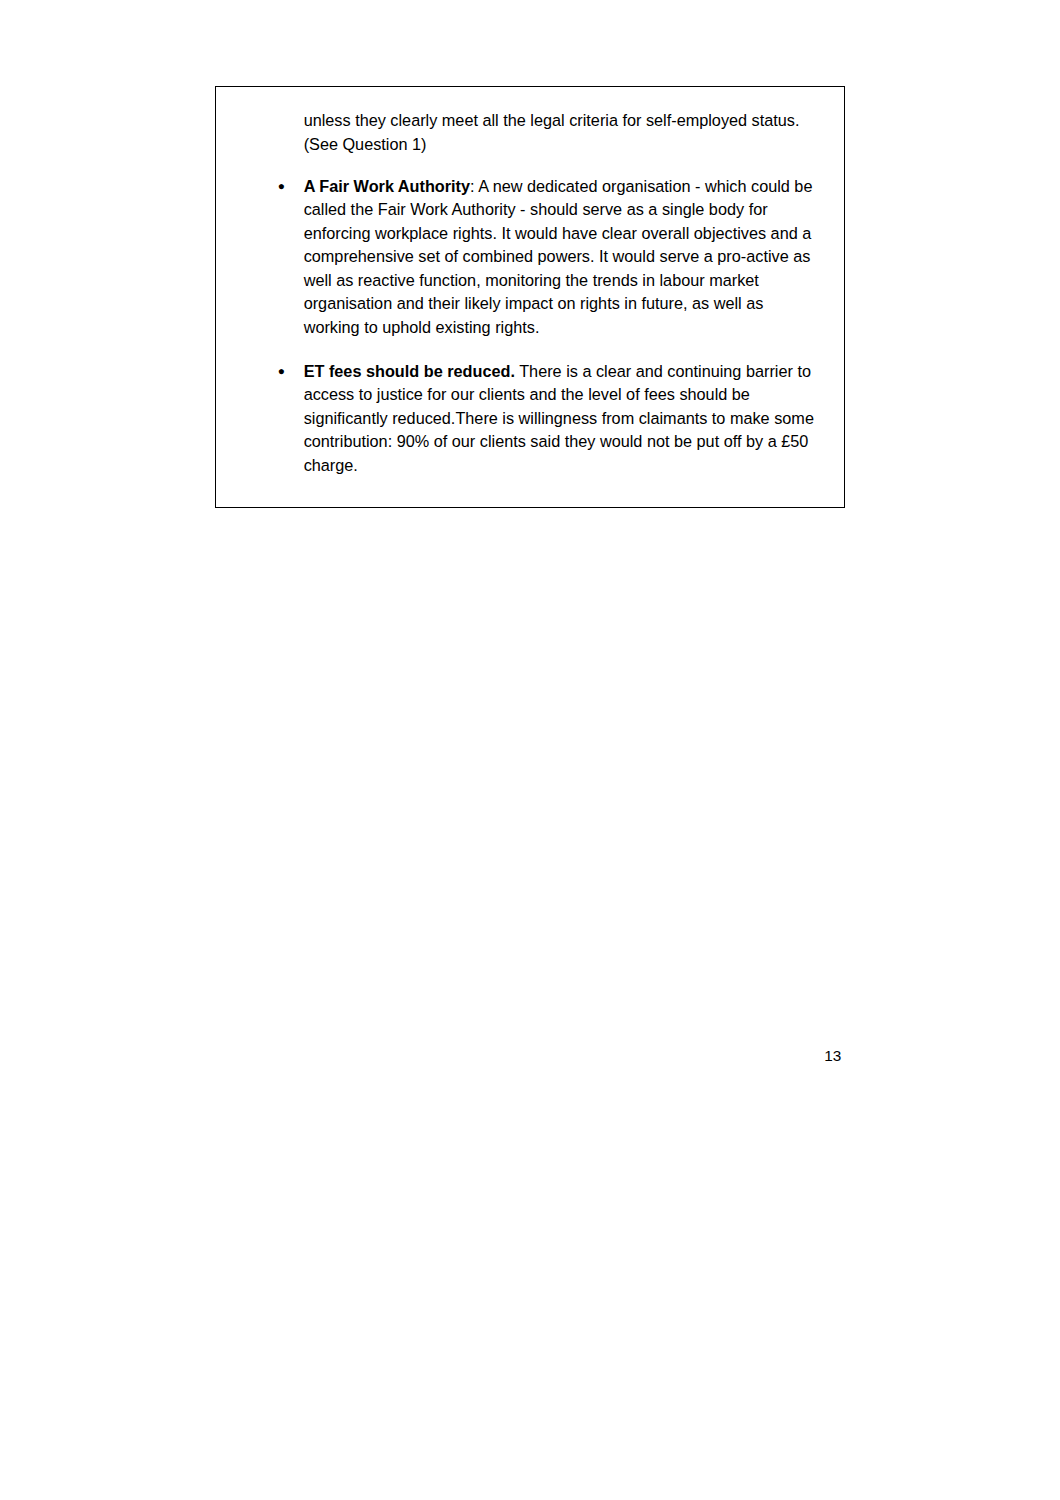unless they clearly meet all the legal criteria for self-employed status. (See Question 1)
A Fair Work Authority: A new dedicated organisation - which could be called the Fair Work Authority - should serve as a single body for enforcing workplace rights. It would have clear overall objectives and a comprehensive set of combined powers. It would serve a pro-active as well as reactive function, monitoring the trends in labour market organisation and their likely impact on rights in future, as well as working to uphold existing rights.
ET fees should be reduced. There is a clear and continuing barrier to access to justice for our clients and the level of fees should be significantly reduced.There is willingness from claimants to make some contribution: 90% of our clients said they would not be put off by a £50 charge.
13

*****

**Work request**
Retrieve every line above holding the word "should".

**Solution to the exercise**
A Fair Work Authority: A new dedicated organisation - which could be called the Fair Work Authority - should serve as a single body for enforcing workplace rights. It would have clear overall objectives and a comprehensive set of combined powers. It would serve a pro-active as well as reactive function, monitoring the trends in labour market organisation and their likely impact on rights in future, as well as working to uphold existing rights.
ET fees should be reduced. There is a clear and continuing barrier to access to justice for our clients and the level of fees should be significantly reduced.There is willingness from claimants to make some contribution: 90% of our clients said they would not be put off by a £50 charge.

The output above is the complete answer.